**YOUR TASKS**:
A. Extract the passage on coastal shoreline planning verbatim, everything from "As a result, 100-year" down to "or long term.".
B. Extend the passage on coastal shoreline planning, beginning after its final sentence.

**DOCUMENT EXTRACT**:
-.-.-

Planning for a changing future
Stopping erosion is not realistic or even desirable. The Environment Agency’s assessment is that “climate change increases the risks and means we need to build on our progress, but we can’t do so infinitely. It is not realistic to try to manage more, increasingly intense, flooding and sea level rise with limitlessly high walls and barriers.”
As a result, 100-year Shoreline Management Plans have been prepared jointly by the Environment Agency and Local Authorities for the whole UK coastline. These examine the coast in great detail, listing each area in one of four categories: protection, reclamation, managed realignment or unmanaged change. Coastal erosion will be allowed to continue in Norfolk to replenish the protection provided by beaches further south. The plans also highlight the need to produce social plans to prepare and compensate people whose homes and property may be at risk in the medium or long term.

-.-.-

**SUPPLIED INFORMATION**:
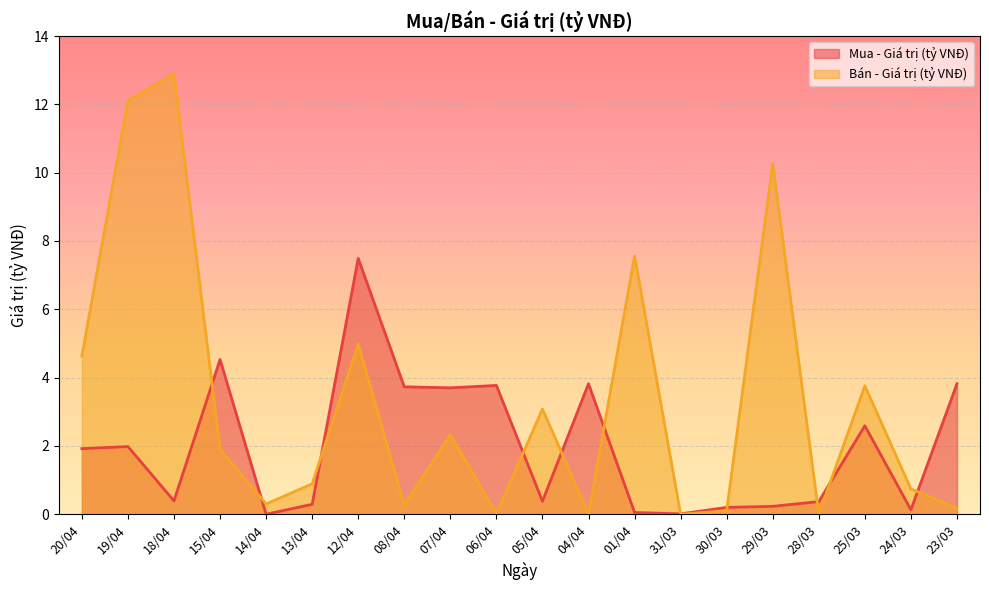

What is the sum of all Bán - Giá trị (tỷ VNĐ) values?

66.0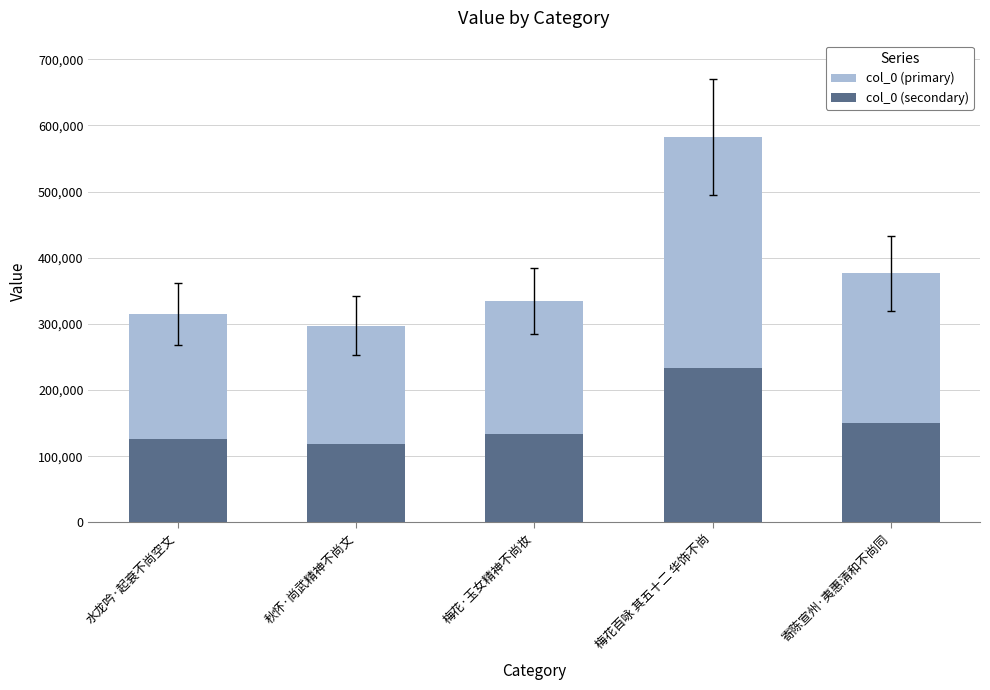

The value of col_0 (primary) at 梅花百咏 其五十二 华饰不尚 is 203866.6. True or false?

False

-.-.-

**EXPECTED RESULTS**:
A.
As a result, 100-year Shoreline Management Plans have been prepared jointly by the Environment Agency and Local Authorities for the whole UK coastline. These examine the coast in great detail, listing each area in one of four categories: protection, reclamation, managed realignment or unmanaged change. Coastal erosion will be allowed to continue in Norfolk to replenish the protection provided by beaches further south. The plans also highlight the need to produce social plans to prepare and compensate people whose homes and property may be at risk in the medium or long term.

B.
The government has spent £2.6 billion on flood and coastal erosion to protect some 300,000 homes. But much of the money is being spent on inland river flooding. The Environment Agency estimates that 700 homes are vulnerable to coastal erosion by 2030.
Living with change
Even if the world succeeds in slowing or stopping global heating in the long term, nothing can now stop sea levels rising and rainfall increasing in our lifetimes. Whatever measures are taken, the risks of increased flooding and erosion are going to rise in East Anglia. There is no doubt that the impact in the next decades will be greater than in the past.
The unknown question is, how much greater?